POJ 2553 The Bottom of a Graph

The Bottom of a Graph

Time Limit: 3000MS		Memory Limit: 65536K
Total Submissions: 7514		Accepted: 3083

Description

We will use the following (standard) definitions from graph theory. Let  V be a nonempty and finite set, its elements being called vertices (or nodes). Let  E be a subset of the Cartesian product  V×V, its elements being called edges. Then  G=(V,E) is called a directed graph. 
Let  n be a positive integer, and let  p=(e₁,...,e_n) be a sequence of length  n of edges  e_i∈E such that  e_i=(v_i,v_i+1) for a sequence of vertices  (v₁,...,v_n+1). Then  p is called a path from vertex  v₁ to vertex  v_n+1 in  G and we say that  v_n+1 is reachable from  v₁, writing  (v₁→v_n+1).
==*==
→ 题目 A
请改写记录，从记录开头起，到含有“5. cabinet [667,233,1092,611]”的那一行为止（首尾两行均包括在内），将其中的“cabinet”一律换成“cupboard”，其余内容保持原样，答案中不要放入图片。
==*==
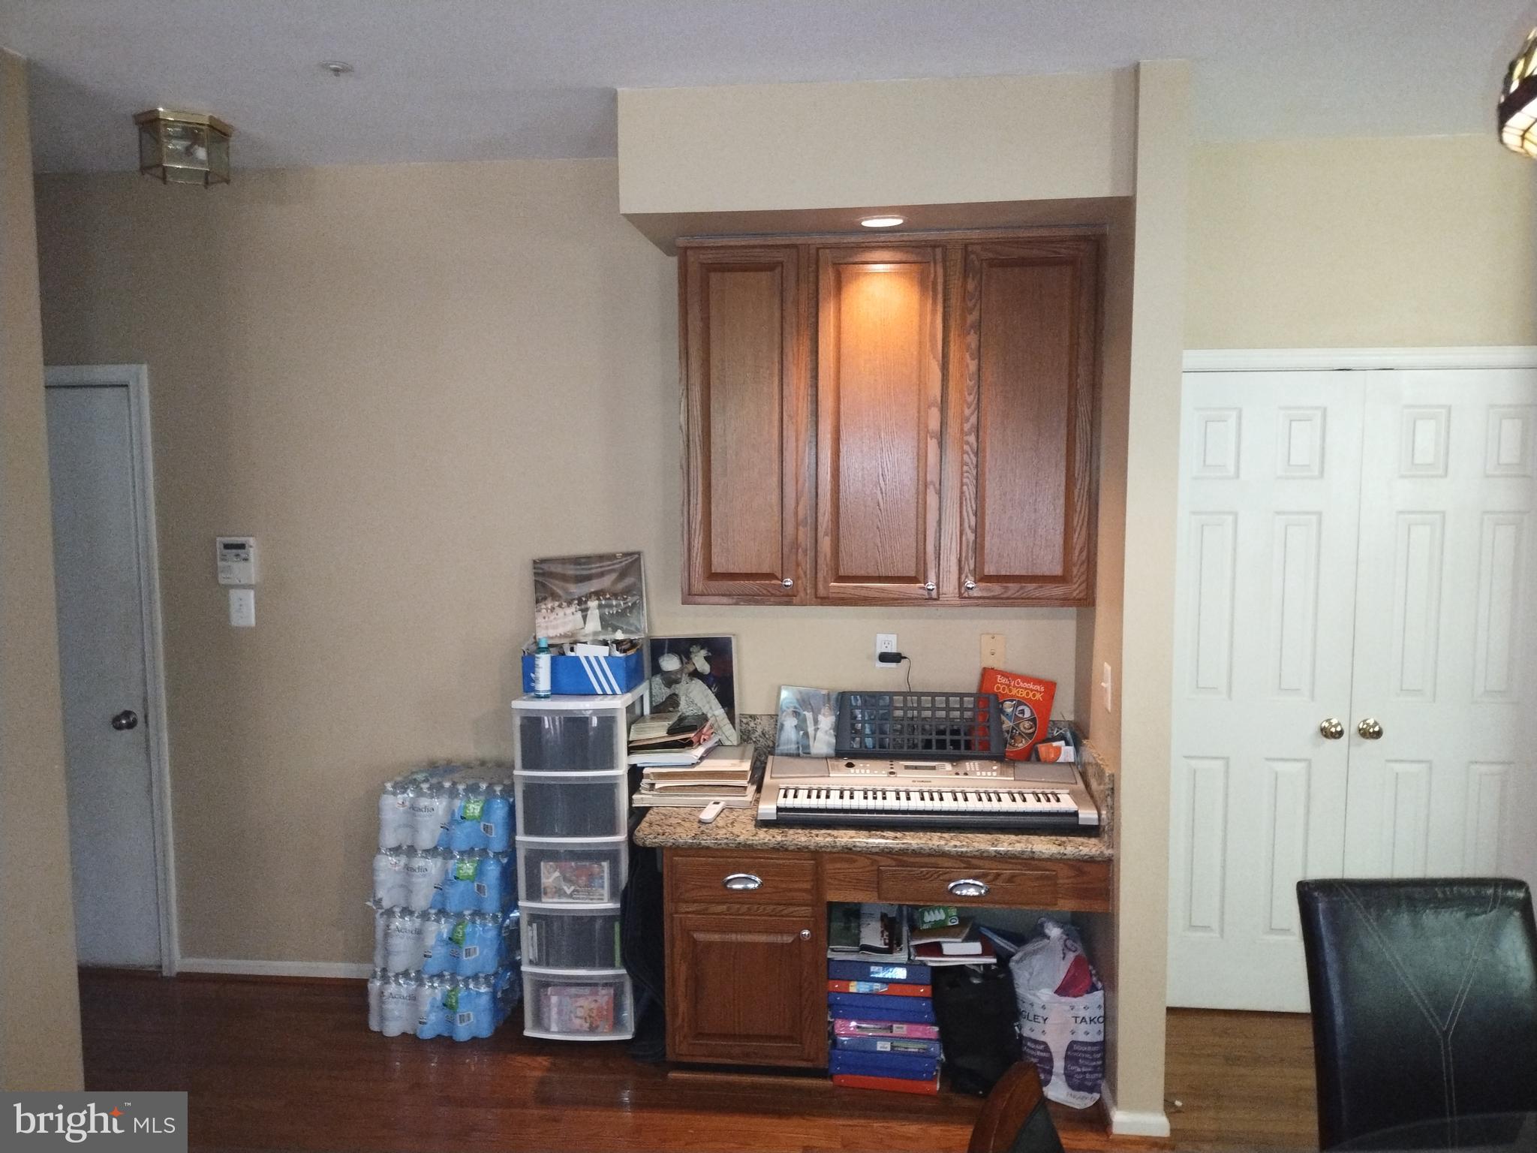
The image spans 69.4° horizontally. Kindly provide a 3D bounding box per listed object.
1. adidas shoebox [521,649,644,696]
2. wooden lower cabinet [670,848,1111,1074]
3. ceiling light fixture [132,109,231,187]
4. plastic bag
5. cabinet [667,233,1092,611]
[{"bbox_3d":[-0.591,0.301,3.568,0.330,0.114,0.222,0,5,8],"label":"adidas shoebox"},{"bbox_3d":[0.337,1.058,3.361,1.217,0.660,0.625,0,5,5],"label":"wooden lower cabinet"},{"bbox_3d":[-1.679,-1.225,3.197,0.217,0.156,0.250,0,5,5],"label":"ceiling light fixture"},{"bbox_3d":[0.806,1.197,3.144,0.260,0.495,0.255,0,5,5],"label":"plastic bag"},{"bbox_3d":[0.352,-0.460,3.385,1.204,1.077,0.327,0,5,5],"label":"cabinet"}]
==*==
→ 题目 B
请列出所给节选中用 called 一词引出并加以命名的全部术语。

→ 你的解答 A
The image spans 69.4° horizontally. Kindly provide a 3D bounding box per listed object.
1. adidas shoebox [521,649,644,696]
2. wooden lower cupboard [670,848,1111,1074]
3. ceiling light fixture [132,109,231,187]
4. plastic bag
5. cupboard [667,233,1092,611]

→ 你的解答 B
vertices（或 nodes）、edges、directed graph、path